On 17 September 2013, during the interactive dialogue at the Human Rights Council, the Chair of the Commission reaffirmed that the Commission reached out in friendship to the DPRK and remained available to visit and engage in a dialogue on any terms that the authorities would consider appropriate. During the interactive dialogue at the Third Committee of the General Assembly on 29 October 2013, in the presence of the representatives of the DPRK to the United Nations in New York, the Chair again offered the opportunity of dialogue and interaction without any preconditions. These offers have not been followed up by the DPRK.
As late as 7 January 2014, the Commission provided written assurances to the authorities of the DPRK of its resolve to seek the advancement of the enjoyment of human rights by all people in the DPRK through the discharge of its mandate in an independent, impartial and transparent manner. The Commission reiterated its continued commitment to ensuring that its work be fully informed by the perspectives of the Government of the DPRK. It also emphasized that getting access to the concerned country and hearing the position of the authorities of the DPRK would contribute to a better understanding of the human rights situation inside the country. On this occasion, the Commission also offered to the Permanent Mission in Geneva to discuss the progress in the preparation of the report. All the above approaches to the DPRK have been ignored.
Before publication, the Commission shared the findings of this report, in their entirety, with the Government of the DPRK and invited comments and factual corrections. A summary of the most serious concerns, in particular those indicating the commission of crimes against humanity, was also included in a letter addressed to the Supreme Leader of the DPRK, Mr Kim Jong-un.10 To the date of writing of this report, there has been no response.
D. Methods of work
During its first meeting in the first week of July 2013, the Commission determined its methodology and programme of work. The Commission decided to pursue the investigation with a maximum of transparency and with due process guarantees to the DPRK, while also ensuring the protection of victims and witnesses.
In carrying out its work, and in assessing the testimony placed before it, the Commission was guided by the principles of independence, impartiality, objectivity, transparency, integrity and the principle of “do no harm”, including in relation to guarantees of confidentiality and the protection of victims and witnesses.
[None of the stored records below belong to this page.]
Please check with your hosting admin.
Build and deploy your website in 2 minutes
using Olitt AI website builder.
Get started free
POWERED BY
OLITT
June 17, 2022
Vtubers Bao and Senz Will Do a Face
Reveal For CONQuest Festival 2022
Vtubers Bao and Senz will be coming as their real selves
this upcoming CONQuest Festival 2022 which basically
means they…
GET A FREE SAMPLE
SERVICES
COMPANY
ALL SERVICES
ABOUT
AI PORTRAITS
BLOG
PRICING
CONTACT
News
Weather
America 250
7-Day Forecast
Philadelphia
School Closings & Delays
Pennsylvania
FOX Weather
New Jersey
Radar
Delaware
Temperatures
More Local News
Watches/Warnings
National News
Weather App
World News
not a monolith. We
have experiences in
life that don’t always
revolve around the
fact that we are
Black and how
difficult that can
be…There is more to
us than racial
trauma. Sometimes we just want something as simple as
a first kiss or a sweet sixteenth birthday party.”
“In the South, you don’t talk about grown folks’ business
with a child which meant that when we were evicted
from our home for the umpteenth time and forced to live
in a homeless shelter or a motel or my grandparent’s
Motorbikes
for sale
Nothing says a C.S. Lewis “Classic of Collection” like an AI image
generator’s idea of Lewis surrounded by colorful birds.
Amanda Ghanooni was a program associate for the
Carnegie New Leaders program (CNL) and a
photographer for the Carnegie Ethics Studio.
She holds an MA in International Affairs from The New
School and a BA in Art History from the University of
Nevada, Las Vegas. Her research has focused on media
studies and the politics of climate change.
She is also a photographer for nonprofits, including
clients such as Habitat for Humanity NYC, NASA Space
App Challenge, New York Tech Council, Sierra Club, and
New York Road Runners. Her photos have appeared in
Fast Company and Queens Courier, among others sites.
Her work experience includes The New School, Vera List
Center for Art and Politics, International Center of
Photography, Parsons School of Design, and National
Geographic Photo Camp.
Best practices were applied with regard to witness protection, outreach, rules of procedure, report writing, international investigation standards, and archiving.11
1. Public hearings
In the absence of access to witnesses and sites inside the DPRK, the Commission decided to obtain first-hand testimony through public hearings that observed transparency, due process and the protection of victims and witnesses. Victims and witnesses who had departed the DPRK, as well as experts, testified in a transparent procedure that was open to the media, other observers and members of the general public. More than 80 witnesses and experts testified publicly and provided information of great specificity, detail and relevance, sometimes in ways that required a significant degree of courage.